## [Work to be completed]
Output, word for word, the span of lines that starts at the one containing "736px; top: 380px;" and ends at the last line of the records.

## [Data supplied]
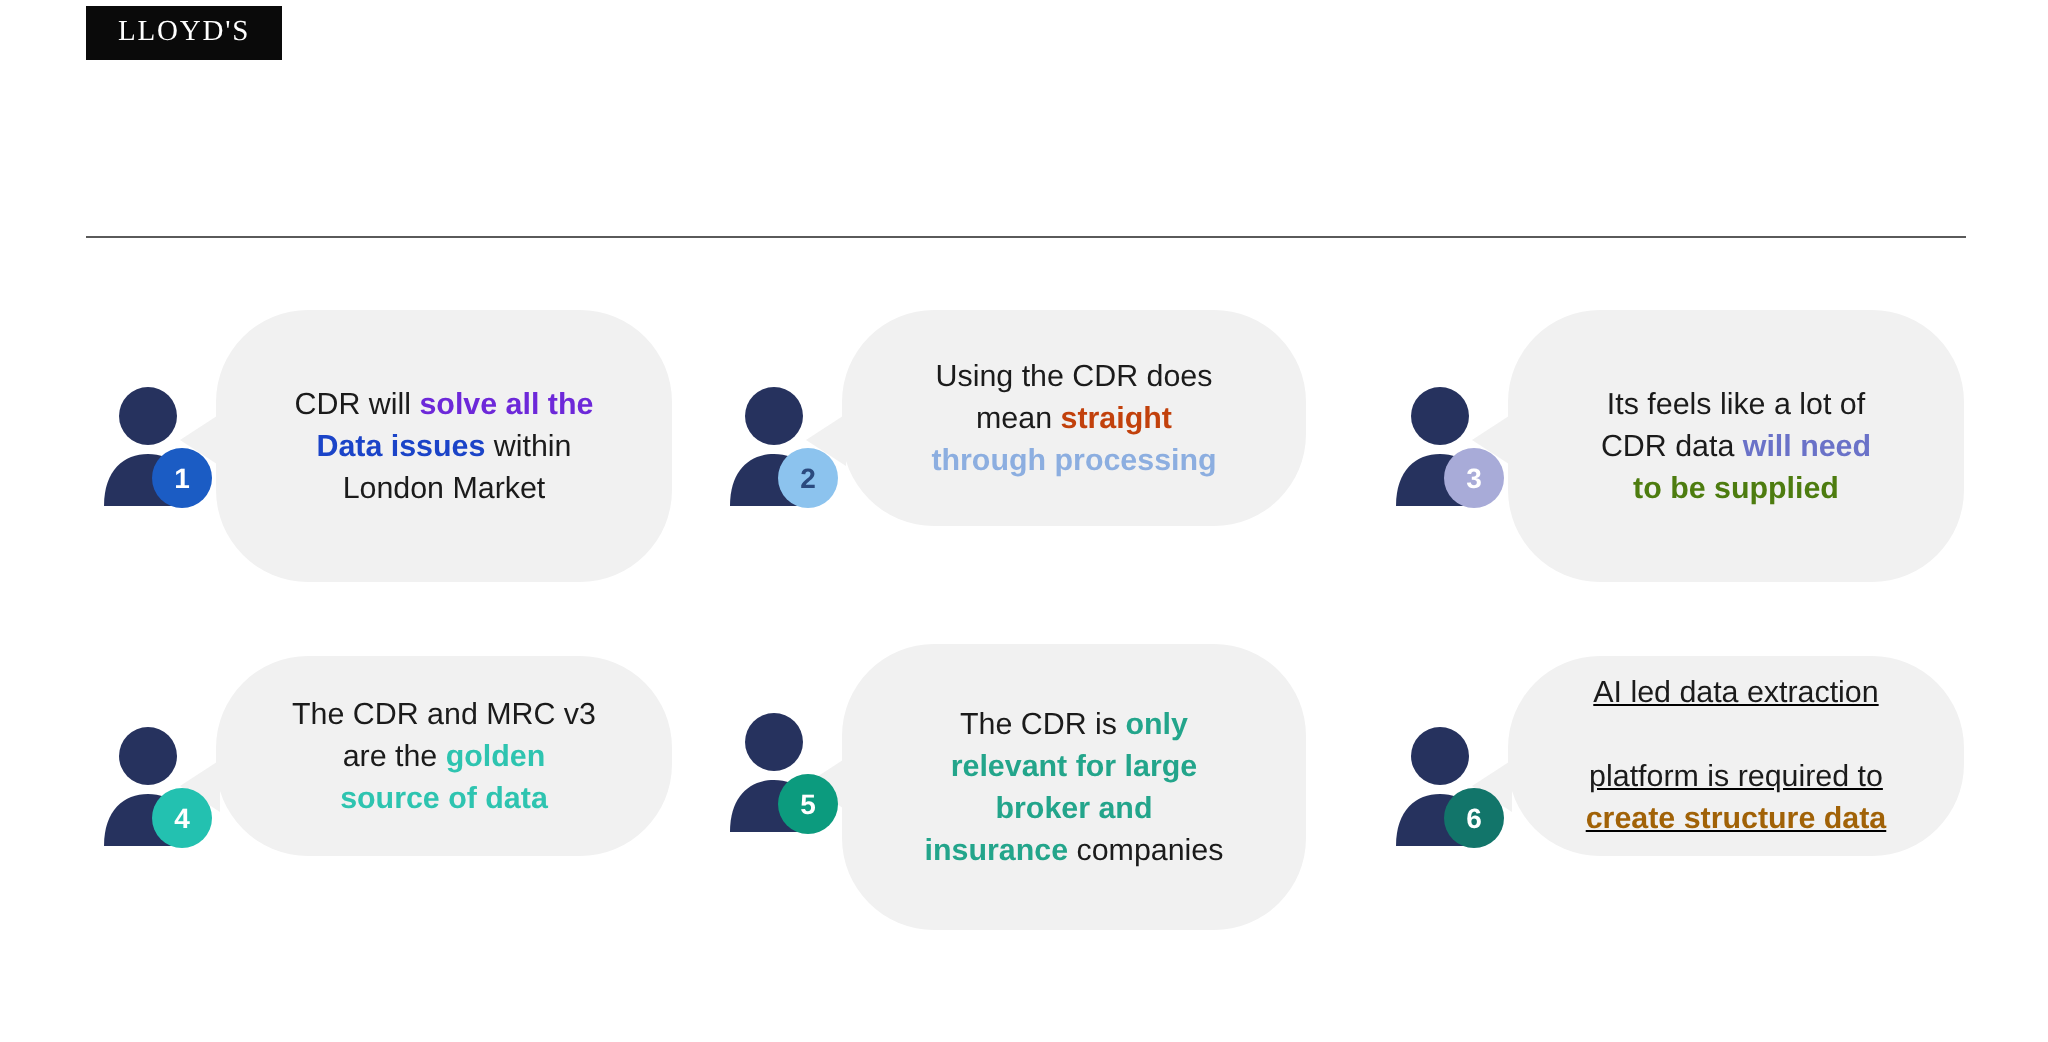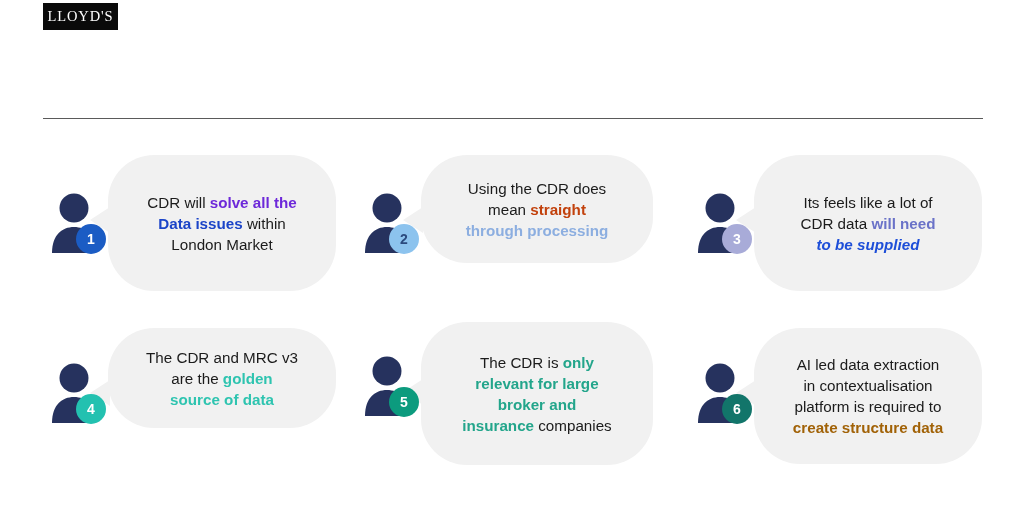--- a/index.html
+++ b/index.html
@@ -16,21 +16,21 @@
     width: 1024px;
     height: 521px;
     background: #ffffff;
   }
 
   
   .logo-box {
     position: absolute;
     left: 43px;
     top: 3px;
-    width: 75px;
+    width: 98px;
     height: 27px;
     background: #0a0a0a;
     display: flex;
     align-items: center;
     justify-content: center;
   }
   .logo-text {
     color: #ffffff;
     font-family: "Liberation Serif", serif;
     font-size: 14.5px;
@@ -141,21 +141,21 @@
       </div>
       <div class="bubble-tail" style="left: 403px; top: 207px; border-right-color: rgb(241, 241, 241);"></div>
       <div class="avatar" style="left: 363px; top: 192px;">
         <svg width="54" height="62" viewBox="0 0 54 62">
           <circle cx="24" cy="16" r="14.5" fill="#26325e"></circle>
           <path d="M2 61 C2 43 12 35 24 35 C36 35 46 43 46 61 Z" fill="#26325e"></path>
         </svg>
         <div class="badge" style="background: rgb(140, 195, 238); color: rgb(43, 74, 126);">2</div>
       </div>
       <div class="bubble" style="left: 754px; top: 155px; width: 228px; height: 136px; background: rgb(241, 241, 241);">
-        <div class="bubble-text" style="color: rgb(27, 27, 27);"><span>Its feels like a lot of</span><br><span>CDR data </span><b style="color: rgb(106, 114, 200);">will  need</b><br><b style="color: #1d4ed8; font-style: italic;">to be supplied</b></div>
+        <div class="bubble-text" style="color: rgb(27, 27, 27);"><span>Its feels like a lot of</span><br><span>CDR data </span><b style="color: rgb(106, 114, 200);">will  need</b><br><b style="color: #4d7c0f;">to be supplied</b></div>
       </div>
       <div class="bubble-tail" style="left: 736px; top: 207px; border-right-color: rgb(241, 241, 241);"></div>
       <div class="avatar" style="left: 696px; top: 192px;">
         <svg width="54" height="62" viewBox="0 0 54 62">
           <circle cx="24" cy="16" r="14.5" fill="#26325e"></circle>
           <path d="M2 61 C2 43 12 35 24 35 C36 35 46 43 46 61 Z" fill="#26325e"></path>
         </svg>
         <div class="badge" style="background: rgb(168, 171, 216); color: rgb(255, 255, 255);">3</div>
       </div>
       <div class="bubble" style="left: 108px; top: 328px; width: 228px; height: 100px; background: rgb(241, 241, 241);">
@@ -173,22 +173,22 @@
         <div class="bubble-text" style="color: rgb(27, 27, 27);"><span>The CDR is </span><b style="color: rgb(35, 165, 139);">only</b><br><b style="color: rgb(35, 165, 139);">relevant for large</b><br><b style="color: rgb(35, 165, 139);">broker and</b><br><b style="color: rgb(35, 165, 139);">insurance</b><span> companies</span></div>
       </div>
       <div class="bubble-tail" style="left: 403px; top: 379px; border-right-color: rgb(241, 241, 241);"></div>
       <div class="avatar" style="left: 363px; top: 355px;">
         <svg width="54" height="62" viewBox="0 0 54 62">
           <circle cx="24" cy="16" r="14.5" fill="#26325e"></circle>
           <path d="M2 61 C2 43 12 35 24 35 C36 35 46 43 46 61 Z" fill="#26325e"></path>
         </svg>
         <div class="badge" style="background: rgb(12, 155, 126); color: rgb(255, 255, 255);">5</div>
       </div>
-      <div class="bubble" style="left: 754px; top: 328px; width: 228px; height: 136px; background: rgb(241, 241, 241);">
-        <div class="bubble-text" style="color: rgb(27, 27, 27);"><span>AI led data extraction</span><br><span>in contextualisation</span><br><span>platform is required to</span><br><b style="color: #a16207;">create structure data</b></div>
+      <div class="bubble" style="left: 754px; top: 328px; width: 228px; height: 100px; background: rgb(241, 241, 241); text-decoration: underline;">
+        <div class="bubble-text" style="color: rgb(27, 27, 27);"><span>AI led data extraction</span><br><br><span>platform is required to</span><br><b style="color: #a16207;">create structure data</b></div>
       </div>
       <div class="bubble-tail" style="left: 736px; top: 380px; border-right-color: rgb(241, 241, 241);"></div>
       <div class="avatar" style="left: 696px; top: 362px;">
         <svg width="54" height="62" viewBox="0 0 54 62">
           <circle cx="24" cy="16" r="14.5" fill="#26325e"></circle>
           <path d="M2 61 C2 43 12 35 24 35 C36 35 46 43 46 61 Z" fill="#26325e"></path>
         </svg>
         <div class="badge" style="background: rgb(18, 117, 106); color: rgb(255, 255, 255);">6</div>
       </div>
     </div>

## [Response]
       <div class="bubble-tail" style="left: 736px; top: 380px; border-right-color: rgb(241, 241, 241);"></div>
       <div class="avatar" style="left: 696px; top: 362px;">
         <svg width="54" height="62" viewBox="0 0 54 62">
           <circle cx="24" cy="16" r="14.5" fill="#26325e"></circle>
           <path d="M2 61 C2 43 12 35 24 35 C36 35 46 43 46 61 Z" fill="#26325e"></path>
         </svg>
         <div class="badge" style="background: rgb(18, 117, 106); color: rgb(255, 255, 255);">6</div>
       </div>
     </div>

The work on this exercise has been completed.